Para a Rádio Globo, emissora onde o comentarista trabalhou por mais de 60 anos, desde a sua inauguração em 1944, Luiz Mendes era “dono de uma fala simples e envolvente, de memória ampla impressionante, de carisma e simpatia sem pares, e sua morte Luiz deixa o país órfão e o futebol triste”.
Em entrevista à repórter Cláudia Souza para o
ABI Online(
http://www.abi.org.br/paginaindividual.asp?id=3297), publicada em 19 de setembro de 2008, Mendes contou que iniciou a sua carreira, em 1941, quando ainda era menino, no serviço de alto-falante da cidadezinha Ijuí, no Rio Grande do Sul. Ele falou também da sua ida para a Rádio Globo no Rio de Janeiro:
— No fim de novembro de 1944, estive no Rio para fazer a transmissão de um jogo do campeonato brasileiro de seleções e fiquei sabendo que a Rádio Globo seria inaugurada no dia 2 de dezembro. Fui até lá e procurei o Rubens Amaral, o locutor-chefe. Como eu era muito menino, ele perguntou se eu tinha experiência. Assim que mostrei a carteirinha da Farroupilha — uma das emissoras mais fortes na época — ele pediu para eu retornar no dia seguinte. “Para fazer um teste?” indaguei. “Não! Se você é locutor da Rádio Farroupilha, será locutor da Rádio Globo”, ele respondeu. E assim, quase no grito, fui um dos fundadores da estação. Sou o último sobrevivente da inauguração, ao lado de Benedito Silva, que era o Tesoureiro e hoje está com 92 anos.
Devido ao agravamento do seu estado de saúde, antes de ser internado, Luiz Mendes já não saía e participava de casa da mesa-redonda “Enquanto a bola não rola”, que vai ao ar pela Rádio Globo aos domingos.
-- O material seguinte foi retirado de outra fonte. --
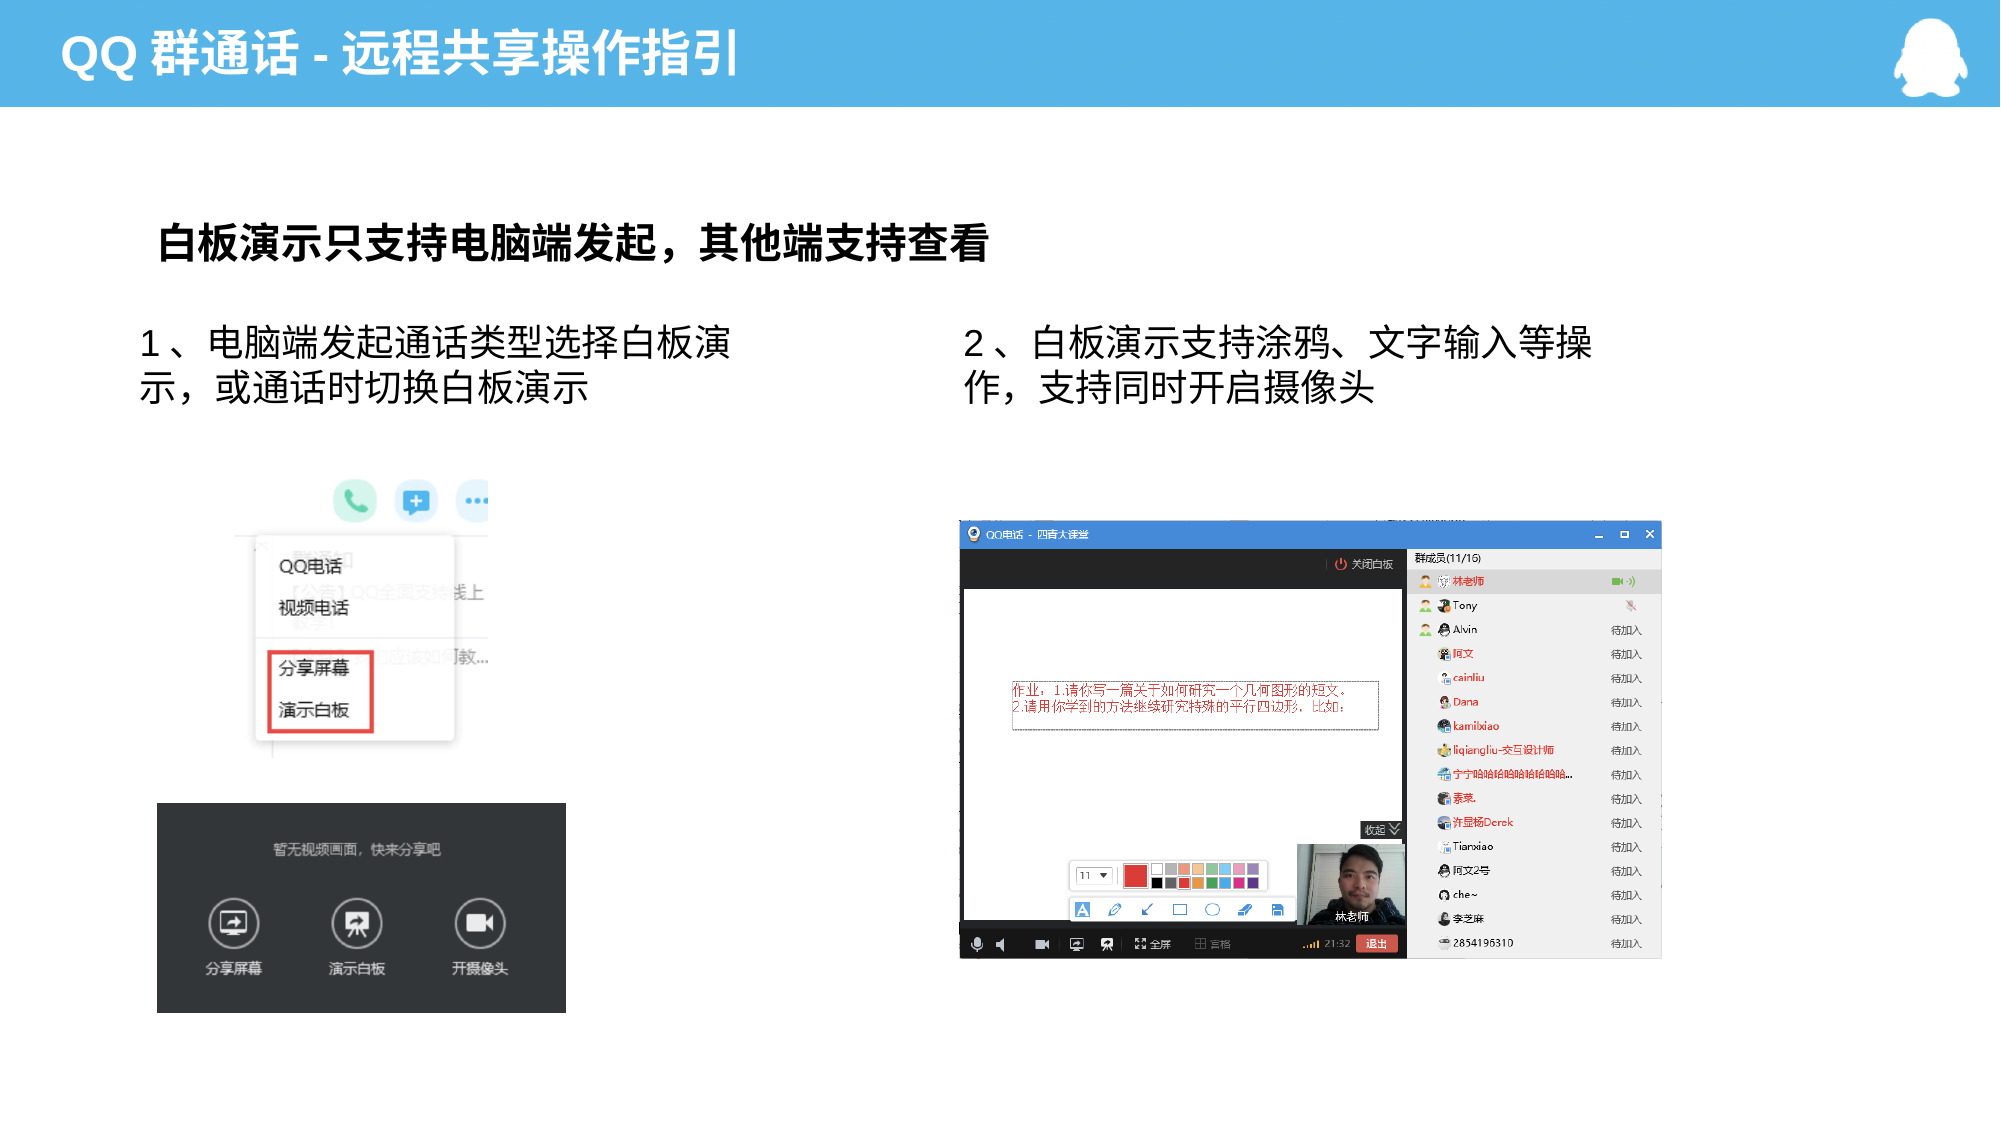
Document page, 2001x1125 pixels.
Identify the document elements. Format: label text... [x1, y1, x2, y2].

No programa “Globo esportivo”, apresentado por José Carlos Araújo todas as tardes de segunda a sexta-feira, Mendes dava o seu toque especial no quadro “Da pelada ao Pelé”, no qual narrava os principais casos que presenciou na sua longa trajetória no universo do futebol.
Batizado como Luiz Piñeda Mendes, o comentarista nasceu em Palmeira das Missões, no Rio Grande do Sul, em 1924. Torcedor do Grêmio, no Rio de Janeiro torcia pelo Botafogo, que decretou luto oficial de três dias e cedeu a sede de General Severiano para o velório.
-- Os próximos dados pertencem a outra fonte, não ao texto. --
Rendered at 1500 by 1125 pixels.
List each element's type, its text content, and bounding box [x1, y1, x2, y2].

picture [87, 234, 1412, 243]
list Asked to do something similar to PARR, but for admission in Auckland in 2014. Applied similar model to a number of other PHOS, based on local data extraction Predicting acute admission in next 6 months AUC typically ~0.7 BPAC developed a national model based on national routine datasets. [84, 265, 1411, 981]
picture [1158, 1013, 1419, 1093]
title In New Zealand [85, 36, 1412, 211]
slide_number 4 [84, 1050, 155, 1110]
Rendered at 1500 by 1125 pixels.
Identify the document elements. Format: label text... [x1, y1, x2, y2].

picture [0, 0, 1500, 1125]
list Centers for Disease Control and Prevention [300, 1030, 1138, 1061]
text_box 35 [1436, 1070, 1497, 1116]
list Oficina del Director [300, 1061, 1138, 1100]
Em mais de seis décadas de carreira, quase que integralmente ligada ao esporte, Luiz Mendes fundou emissoras de rádio, criou a primeira mesa-redonda da TV brasileira e foi introdutor e o responsável pelo sucesso do programa “TV Ringue”. Foi um campeão de coberturas de Copas do Mundo, dos 19 torneios mundiais realizados participou de 16. Os únicos mundiais em que na esteve presente foram os de 1930, 1934 e 1938.
Na Copa de 1950, apesar da tristeza, teve a difícil missão de narrar o gol de Gigghia, o segundo na vitória do Uruguai sobre o Brasil por 2 a 1, que mergulhou o País um uma das suas mais longas decepções esportivas, que ficou conhecida como Maracanazo.
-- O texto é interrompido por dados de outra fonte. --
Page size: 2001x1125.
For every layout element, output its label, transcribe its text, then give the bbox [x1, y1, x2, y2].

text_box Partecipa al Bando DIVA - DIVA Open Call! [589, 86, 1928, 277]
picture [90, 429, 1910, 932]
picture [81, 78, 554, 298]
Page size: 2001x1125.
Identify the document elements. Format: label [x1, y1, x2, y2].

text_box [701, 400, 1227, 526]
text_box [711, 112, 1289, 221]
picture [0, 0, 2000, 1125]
Luiz Mendes era casado com a atriz e também radialista Daisy Lúcidi, com quem conviveu por 64 anos e teve um filho, que lhe deu netos e uma bisneta. Seu corpo vai ser enterrado no Cemitério São João Batista, em Botafogo, às 10h.
Luiz Mendes, na visão dos amigos
José Rezende, radialista e locutor esportivo: “O Luiz Mendes fez parte da minha infância, quando eu morava na Avenida Henrique Valadares, quintal da minha casa dava para a Travessa Chiquita, da Vila Rui Barbosa onde ele morava com a Daisy. Ele da janela via eu jogar botão e irradiar os jogos. Sob o ponto de vista profissional, além o excelente locutor e comentarista esportivo era a memória viva da história do futebol brasileiro. Essa perda irreparável ficará eternamente na lembrança dos amigos e companheiros de profissão”. .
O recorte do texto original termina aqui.